Recommendation 6
Union Among the Churches of the Anglican Communion - Encyclical Letter 1.10: Of of Day of Intercession
Remembering the blessing promised to united intercession, and believing that such intercession ever tends to deepen and strengthen that unity of his Church for which our Lord earnestly pleaded in his great intercessory prayer, your Committee trust that this Conference will give the weight of its recommendation to the observance, throughout the Churches of this Communion, of a season of prayer for the unity of Christendom. This recommendation has been, to some extent, anticipated by the practice adopted of late years of setting apart a Day of Intercession for Missions. Your Committee would by no means wish to interfere with an observance which appears to have been widely accepted, and signally blessed of God. But, as our divine Lord has so closely connected the unity of his followers with the world's belief in his own mission from the Father, it seems to us that intercessions for the enlargement of his Kingdom may well be joined with earnest prayer that all who profess faith in him may be one flock under one Shepherd. With respect to the day, your Committee have been informed that the Festival of St. Andrew, hitherto observed as the Day of Intercession for Missions, is found to be unsuitable to the circumstances of the Church in many parts of the world. They, therefore, venture to suggest that, after the present year, the time selected should be the Tuesday before Ascension Day (being a Rogation Day), or any of the seven days after that Tuesday; and they hope that all the bishops of the several Churches will commend this observance to their respective dioceses.

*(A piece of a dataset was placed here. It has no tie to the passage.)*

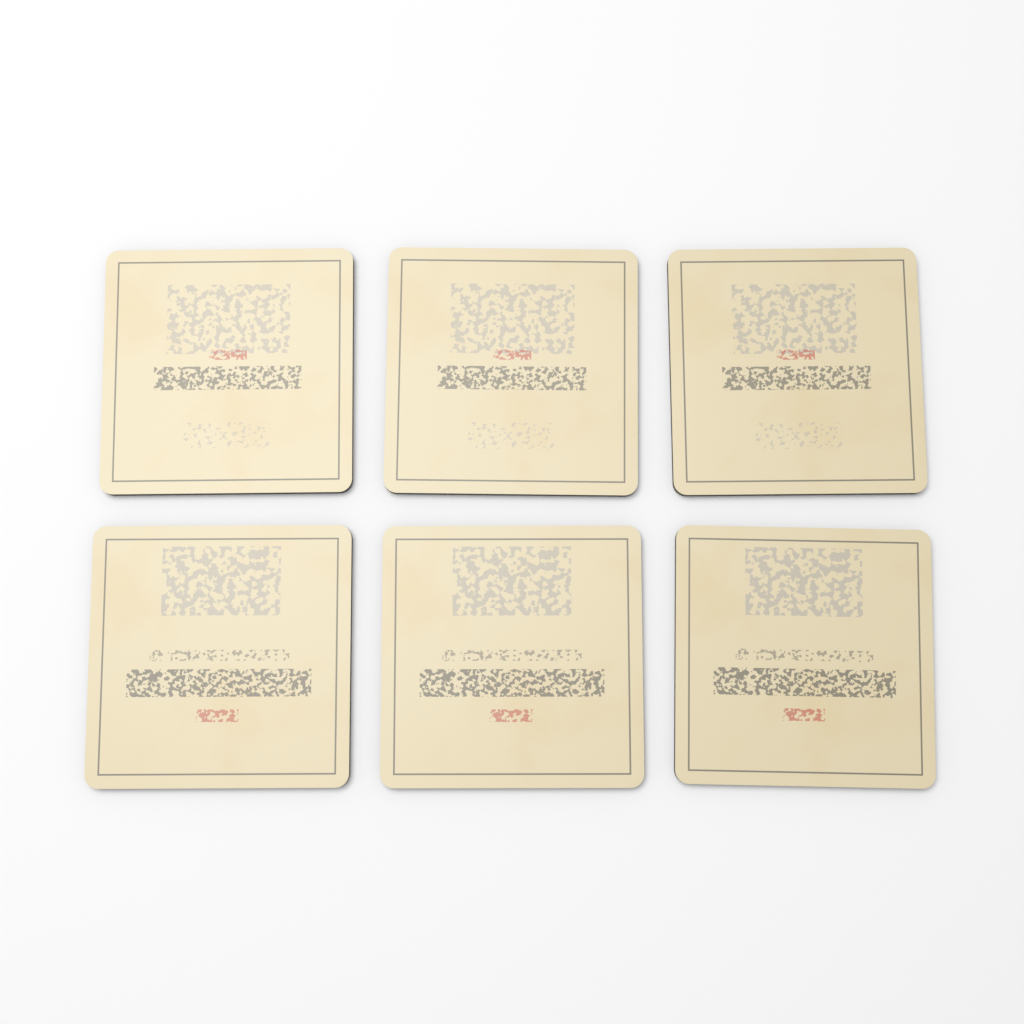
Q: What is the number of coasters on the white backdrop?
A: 6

[NOTE: The Lambeth Conference of 1878 did not adopt any formal Resolutions as such. The mind of the Conference was recorded by incorporating the Reports of its five Committees, received by the plenary Conference with almost complete unanimity, into an Encyclical Letter which was duly published. Recommendations embodied in the Committee Reports were evidently accorded equivalent status to formal Resolutions, and they are reproduced here as they appeared in the course of the Encyclical Letter, under appropriate reference.]